Put simply, a security incident can be defined as any fact or event which you think could affect your personal or organizational security.
Examples of security incidents could include seeing the same, suspicious vehicle parked outside your office or home over a number of days; the telephone ringing at night with nobody at the other end; somebody asking questions about you in a nearby town or village, a break-in to your house, etc.
But not everything you notice will constitute a security incident. You should therefore register it, by writing it down, and then analyse it, ideally with colleagues, to establish if it really could affect your security. At this point you can react to the incident. The sequence of events is as follows:
You notice something -> you realise it might be a security incident -> you register it / share it -> you analyse it -> you establish that it is a security incident -> you react appropriately.
If the matter is pressing, this sequence should still take place, just much more quickly than usual to avoid delay (see below).

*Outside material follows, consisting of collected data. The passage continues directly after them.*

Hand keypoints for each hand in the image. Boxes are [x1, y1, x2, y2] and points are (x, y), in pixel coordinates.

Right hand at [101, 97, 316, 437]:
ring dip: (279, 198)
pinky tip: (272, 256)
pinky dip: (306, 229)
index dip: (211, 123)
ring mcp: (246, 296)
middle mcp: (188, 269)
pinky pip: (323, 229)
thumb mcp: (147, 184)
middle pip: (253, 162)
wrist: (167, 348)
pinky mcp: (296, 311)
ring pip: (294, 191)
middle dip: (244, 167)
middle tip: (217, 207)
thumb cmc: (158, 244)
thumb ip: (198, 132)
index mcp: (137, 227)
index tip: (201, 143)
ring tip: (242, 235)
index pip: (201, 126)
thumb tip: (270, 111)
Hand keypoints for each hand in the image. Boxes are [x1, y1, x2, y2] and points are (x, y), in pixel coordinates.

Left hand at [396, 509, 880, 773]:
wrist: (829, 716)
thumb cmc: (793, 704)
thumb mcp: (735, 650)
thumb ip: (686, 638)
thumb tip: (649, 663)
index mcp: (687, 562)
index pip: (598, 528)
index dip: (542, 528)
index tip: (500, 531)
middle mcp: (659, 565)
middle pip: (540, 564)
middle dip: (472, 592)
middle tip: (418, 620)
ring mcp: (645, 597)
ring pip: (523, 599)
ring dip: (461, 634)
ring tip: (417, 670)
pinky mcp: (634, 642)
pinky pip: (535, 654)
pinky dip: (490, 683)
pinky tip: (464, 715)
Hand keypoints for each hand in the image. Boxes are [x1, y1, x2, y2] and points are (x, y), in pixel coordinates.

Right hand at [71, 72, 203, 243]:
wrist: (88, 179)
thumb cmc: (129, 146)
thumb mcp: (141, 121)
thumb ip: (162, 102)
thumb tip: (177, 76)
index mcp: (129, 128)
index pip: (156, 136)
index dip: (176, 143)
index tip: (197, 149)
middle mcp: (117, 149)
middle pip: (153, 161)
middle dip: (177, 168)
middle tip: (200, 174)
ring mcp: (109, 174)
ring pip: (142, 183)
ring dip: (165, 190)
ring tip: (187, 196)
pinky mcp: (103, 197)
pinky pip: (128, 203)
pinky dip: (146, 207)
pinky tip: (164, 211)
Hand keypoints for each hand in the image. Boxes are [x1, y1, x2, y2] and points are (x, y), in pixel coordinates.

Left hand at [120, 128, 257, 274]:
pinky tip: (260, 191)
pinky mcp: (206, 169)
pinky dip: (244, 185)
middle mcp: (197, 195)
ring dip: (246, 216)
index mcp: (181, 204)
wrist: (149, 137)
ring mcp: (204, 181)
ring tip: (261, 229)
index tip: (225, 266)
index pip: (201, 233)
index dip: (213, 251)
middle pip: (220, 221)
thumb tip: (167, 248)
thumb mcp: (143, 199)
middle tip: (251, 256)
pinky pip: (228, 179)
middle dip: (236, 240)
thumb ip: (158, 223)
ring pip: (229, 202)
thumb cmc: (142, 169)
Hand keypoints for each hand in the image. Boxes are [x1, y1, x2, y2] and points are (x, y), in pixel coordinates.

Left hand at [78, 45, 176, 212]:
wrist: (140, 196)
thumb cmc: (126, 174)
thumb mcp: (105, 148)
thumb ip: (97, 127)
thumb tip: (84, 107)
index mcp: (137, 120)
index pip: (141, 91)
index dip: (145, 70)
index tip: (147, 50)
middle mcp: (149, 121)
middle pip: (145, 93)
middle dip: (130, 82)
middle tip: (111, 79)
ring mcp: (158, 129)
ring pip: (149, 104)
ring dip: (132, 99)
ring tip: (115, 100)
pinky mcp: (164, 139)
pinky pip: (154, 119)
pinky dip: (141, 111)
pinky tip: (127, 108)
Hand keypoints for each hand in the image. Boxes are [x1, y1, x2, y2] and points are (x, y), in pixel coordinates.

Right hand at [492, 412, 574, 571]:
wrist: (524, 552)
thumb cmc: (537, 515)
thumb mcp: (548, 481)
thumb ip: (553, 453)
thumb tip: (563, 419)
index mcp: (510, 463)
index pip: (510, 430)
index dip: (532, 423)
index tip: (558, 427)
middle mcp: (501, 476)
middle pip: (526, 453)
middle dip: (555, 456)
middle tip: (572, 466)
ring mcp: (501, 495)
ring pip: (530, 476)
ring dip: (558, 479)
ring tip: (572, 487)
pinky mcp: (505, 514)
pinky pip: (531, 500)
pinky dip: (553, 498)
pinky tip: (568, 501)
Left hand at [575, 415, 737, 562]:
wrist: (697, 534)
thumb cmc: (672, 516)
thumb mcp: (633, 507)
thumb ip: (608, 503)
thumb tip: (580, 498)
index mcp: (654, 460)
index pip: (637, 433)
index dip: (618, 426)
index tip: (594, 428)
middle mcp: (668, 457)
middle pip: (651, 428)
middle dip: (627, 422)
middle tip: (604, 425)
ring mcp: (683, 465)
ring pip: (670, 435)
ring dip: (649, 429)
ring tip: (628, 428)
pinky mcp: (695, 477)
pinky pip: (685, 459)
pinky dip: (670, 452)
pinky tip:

How to distinguish between security incidents and threats:
If you are waiting for a bus and somebody standing next to you threatens you because of your work, this - apart from being a threat - constitutes a security incident. But if you discover that your office is being watched from a police car at the opposite side of the street, or your mobile phone is stolen, these are security incidents, but not necessarily threats. Remember: threats have an objective (see Chapter 2), and incidents just happen.
All threats are security incidents,
but not all security incidents are threats.